Farmers' Market Potato Salad

Farmers' Market Potato Salad Recipe
Photo: Becky Luigart-Stayner; Styling: Cindy Bar
Look for a mix of red, purple, and brown-skinned fingerling potatoes, so named because of their oblong shapes, to prepare this stunning salad.

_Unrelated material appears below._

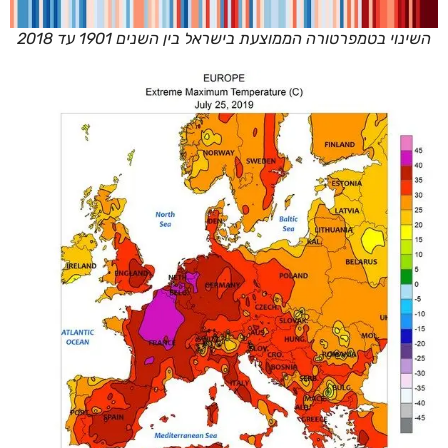
השינוי בטמפרטורה הממוצעת בישראל בין השנים 1901 עד 2018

If you can't find them, substitute small red potatoes. You can serve this dish at room temperature just after it's tossed together, or make it ahead, refrigerate, and serve chilled.

Yield:

6 servings (serving size: about 1 cup)

Recipe from

Cooking Light

Nutritional Information

Calories 198
Fat 6.6 g
Satfat 0.9 g
Monofat 4.1 g
Polyfat 0.7 g
Protein 4.5 g
Carbohydrate 32.7 g
Fiber 3.8 g
Cholesterol 0.0 mg
Iron 1.4 mg
Sodium 438 mg
Calcium 28 mg

Ingredients

1 cup fresh corn kernels (about 2 ears)
2 pounds fingerling potatoes, cut into 1-inch pieces
2 1/2 tablespoons olive oil, divided
2 tablespoons chopped fresh tarragon
2 tablespoons cider vinegar
2 tablespoons whole-grain Dijon mustard
1/2 teaspoon hot pepper sauce (such as Tabasco)
3/4 teaspoon salt
1/2 teaspoon freshly ground black pepper
Cooking spray
3/4 cup vertically sliced red onion
3/4 cup diced zucchini
1 cup cherry tomatoes, halved

Preparation

1. Preheat oven to 425°.

2. Place corn and potatoes on a jelly-roll pan. Drizzle vegetables with 1 tablespoon oil; toss to coat. Bake at 425° for 30 minutes or until potatoes are tender. Place mixture in a large bowl. Combine tarragon and next 5 ingredients (through pepper) in a small bowl, stirring with a whisk. Gradually add remaining 1 1/2 tablespoons oil, stirring constantly with a whisk. Drizzle potato mixture with dressing; toss gently to coat.

3. Heat a large skillet over medium heat. Coat pan with cooking spray. Add onion and zucchini to pan; cook 4 minutes or until lightly browned, stirring occasionally. Add zucchini mixture and tomatoes to potato mixture; toss gently to combine.